Sir: Margaret Hebblethwaite ("Today is the ultimate Remembrance Day", 15 April) argues that there can be no (Easter) festivity without mourning, and pleads for the secular world to respect Christians' grief and to spare them the "holiday noise and clatter".
I would like to say something in support of the many for whom the Easter holiday is a break from their usual routine, the first of the year, and a marking of the transition from winter to summer. There is nothing odd about this celebration - these people are not celebrating Easter as Christians understand it, but a renewal of the spring symbolised by the gifts of eggs and flowers; for them there is no reason to mourn. They may be ignorant of the Christian message (a condition for the Christians themselves to remedy) or, as is increasingly the case in this country, belong to other faiths. There is no reason why they should not entertain themselves with fairs or parties if that is what they like.

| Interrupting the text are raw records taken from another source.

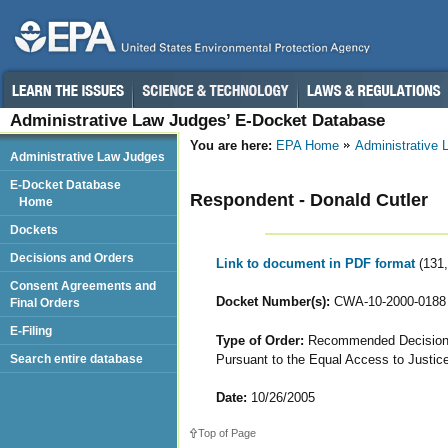
Administrative Law Judges’ E-Docket Database
You are here:
EPA Home
Administrative
Administrative Law Judges
E-Docket Database
Respondent - Donald Cutler
Home
Dockets
Decisions and Orders
Link to document in PDF format
(131
Consent Agreements and
Docket Number(s):
CWA-10-2000-0188
Final Orders
E-Filing
Type of Order:
Recommended Decision o
Pursuant to the Equal Access to Justic
Search entire database
Date:
10/26/2005
Top of Page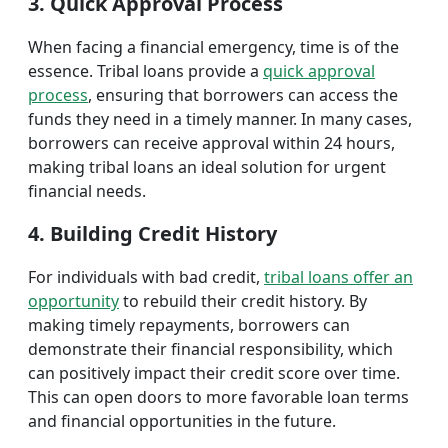
3. Quick Approval Process
When facing a financial emergency, time is of the
essence. Tribal loans provide a
quick approval
process
, ensuring that borrowers can access the
funds they need in a timely manner. In many cases,
borrowers can receive approval within 24 hours,
making tribal loans an ideal solution for urgent
financial needs.
4. Building Credit History
For individuals with bad credit,
tribal loans offer an
opportunity
to rebuild their credit history. By
making timely repayments, borrowers can
demonstrate their financial responsibility, which
can positively impact their credit score over time.
This can open doors to more favorable loan terms
and financial opportunities in the future.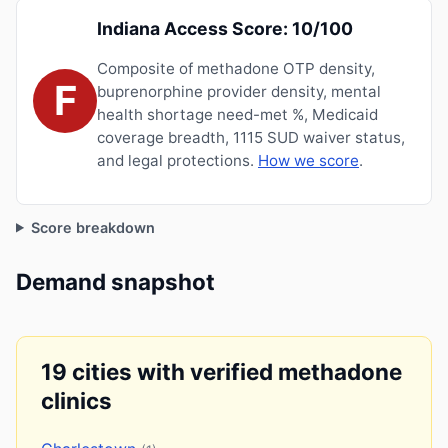
Indiana Access Score: 10/100
Composite of methadone OTP density,
F
buprenorphine provider density, mental
health shortage need-met %, Medicaid
coverage breadth, 1115 SUD waiver status,
and legal protections.
How we score
.
Score breakdown
Demand snapshot
19 cities with verified methadone
clinics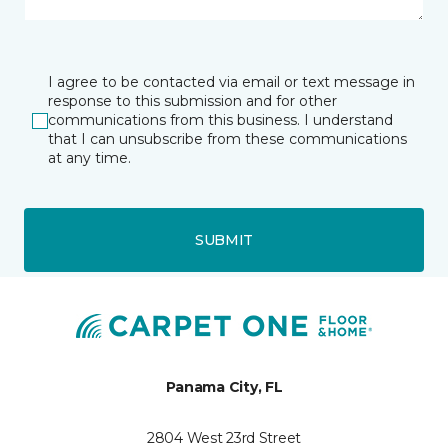
I agree to be contacted via email or text message in
response to this submission and for other
communications from this business. I understand
that I can unsubscribe from these communications
at any time.
SUBMIT
Panama City, FL
2804 West 23rd Street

For some of us, though, of whom I am now one, Good Friday is a day of grief and pain without the Christian hope of the Resurrection. It is now nearly a year since I began to see my beliefs of over 50 years melt away, as I found my mind viewing things from a different perspective. There must be many like me who can no longer accept the Christian tenets as set out in the Creed, but who still hold to the teachings and example of Jesus as the best way in which to live life.
For us, the events of Good Friday are an unmitigated tragedy, and the assumption on the part of Christians that we are careless of them because we are not in church during Holy Week or on Easter Day is hurtful. Many of us will have attended performances of Passion plays or Passion music during this period. This is not "festivity without mourning"; these are not comfortable events.
Those of us who have looked at the Christian message and decided that we cannot subscribe to it are perhaps more concerned about the persecution and misery in the world than we would be were we Christians, because we believe that this is the only life we have to live. Ms Hebblethwaite is right to say that only by a sober reflection of these things can we all, Christians and others, be brought to a determination that the world must be ordered more justly.
From Mr Richard Schotieis
Sir: Margaret Hebblethwaite's "Arguments for Easter" (24 April) is a heedful admonition. Christians should celebrate Holy Week as well as Easter because Christ, crucified and risen, enables men, as never before, not only to rise above their own wickedness, but also, risen, in love and compassion to lament and oppose the wickedness or the world, which Good Friday exemplifies.